### Task prompt
Where the word "Terrorism" appears in a line below, copy the whole line.

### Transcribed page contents
####################
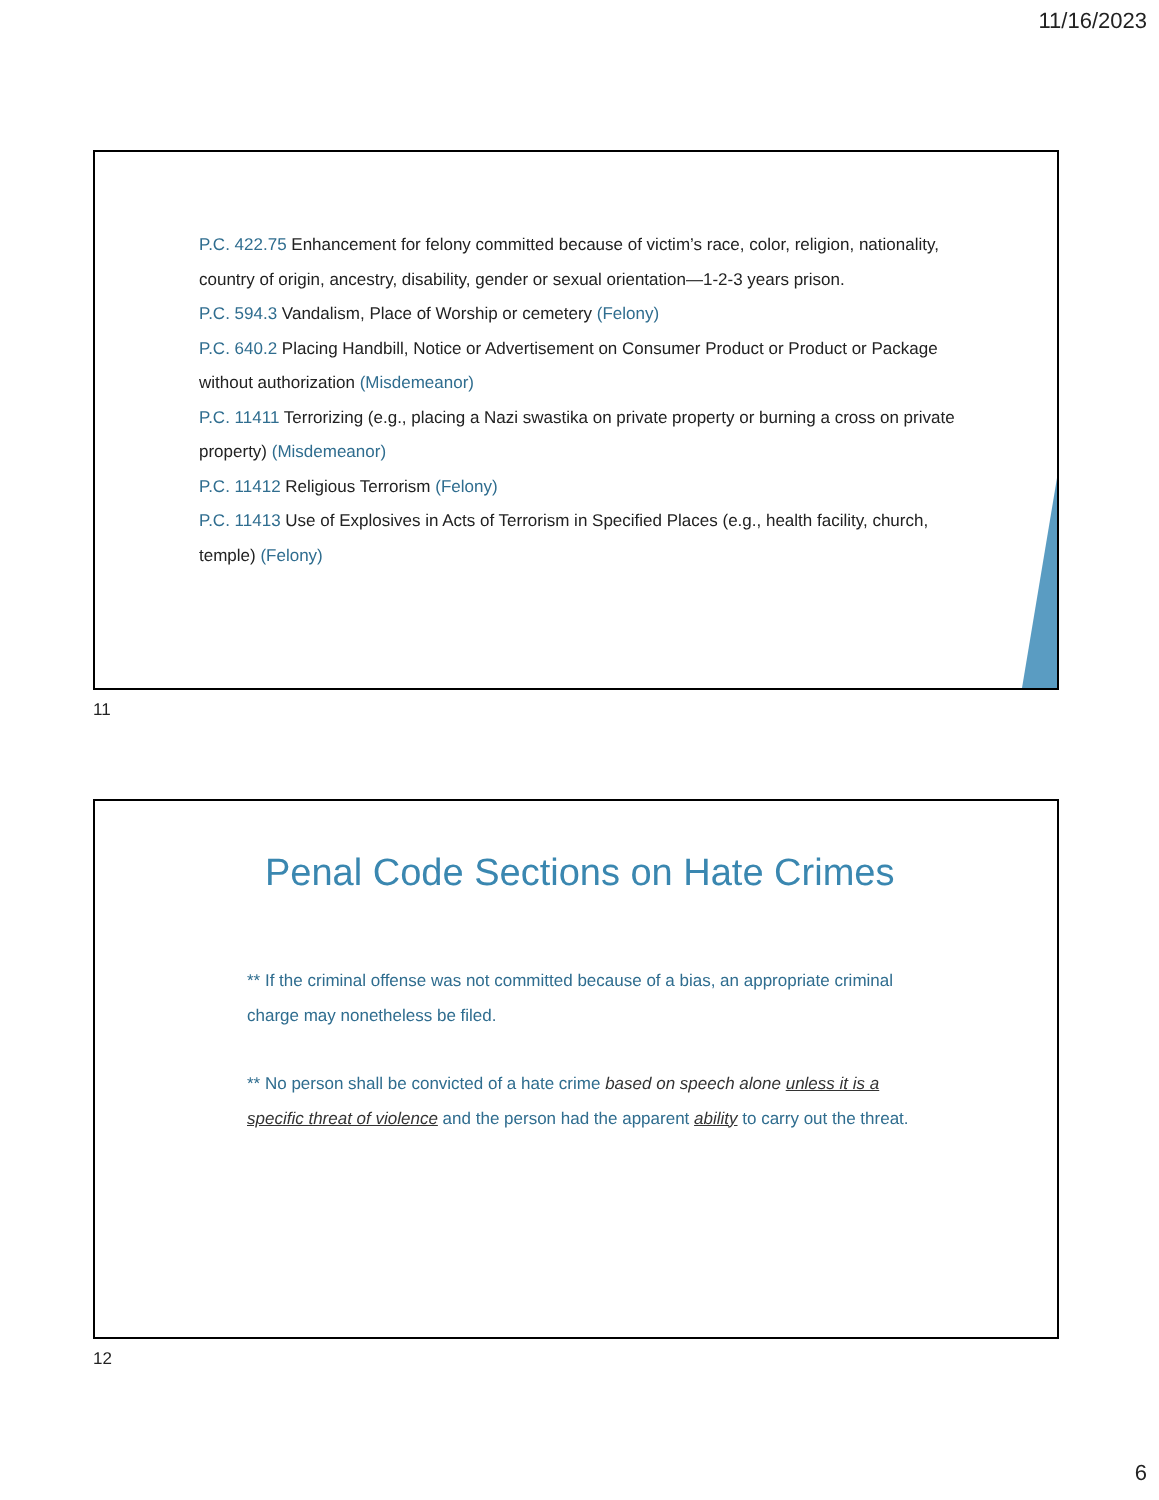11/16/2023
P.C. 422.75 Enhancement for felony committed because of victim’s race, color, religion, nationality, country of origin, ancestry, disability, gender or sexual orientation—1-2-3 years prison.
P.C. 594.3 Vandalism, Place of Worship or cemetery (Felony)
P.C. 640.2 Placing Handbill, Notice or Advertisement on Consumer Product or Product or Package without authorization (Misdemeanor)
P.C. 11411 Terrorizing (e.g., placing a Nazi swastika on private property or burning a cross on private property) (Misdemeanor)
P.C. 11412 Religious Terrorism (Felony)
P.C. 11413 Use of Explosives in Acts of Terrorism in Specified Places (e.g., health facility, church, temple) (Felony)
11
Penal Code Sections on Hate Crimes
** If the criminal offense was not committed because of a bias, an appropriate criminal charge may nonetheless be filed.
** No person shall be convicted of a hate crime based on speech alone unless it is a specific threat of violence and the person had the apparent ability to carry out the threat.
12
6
####################
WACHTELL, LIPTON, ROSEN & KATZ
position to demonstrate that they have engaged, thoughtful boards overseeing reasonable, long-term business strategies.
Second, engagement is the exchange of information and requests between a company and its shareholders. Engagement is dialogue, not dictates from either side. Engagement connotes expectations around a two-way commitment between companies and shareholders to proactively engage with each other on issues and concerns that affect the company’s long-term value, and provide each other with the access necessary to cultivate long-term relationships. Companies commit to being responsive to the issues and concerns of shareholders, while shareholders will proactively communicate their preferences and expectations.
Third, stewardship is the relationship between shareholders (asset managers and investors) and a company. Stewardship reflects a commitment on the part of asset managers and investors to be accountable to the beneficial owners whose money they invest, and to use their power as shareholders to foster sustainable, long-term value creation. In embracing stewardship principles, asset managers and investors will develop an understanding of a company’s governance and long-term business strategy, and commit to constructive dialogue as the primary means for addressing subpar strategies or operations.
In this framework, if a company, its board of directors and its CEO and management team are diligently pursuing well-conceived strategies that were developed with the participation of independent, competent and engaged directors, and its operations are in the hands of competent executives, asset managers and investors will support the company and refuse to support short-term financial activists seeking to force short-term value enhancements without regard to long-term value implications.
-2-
####################
### Solution below
P.C. 11412 Religious Terrorism (Felony)
P.C. 11413 Use of Explosives in Acts of Terrorism in Specified Places (e.g., health facility, church, temple) (Felony)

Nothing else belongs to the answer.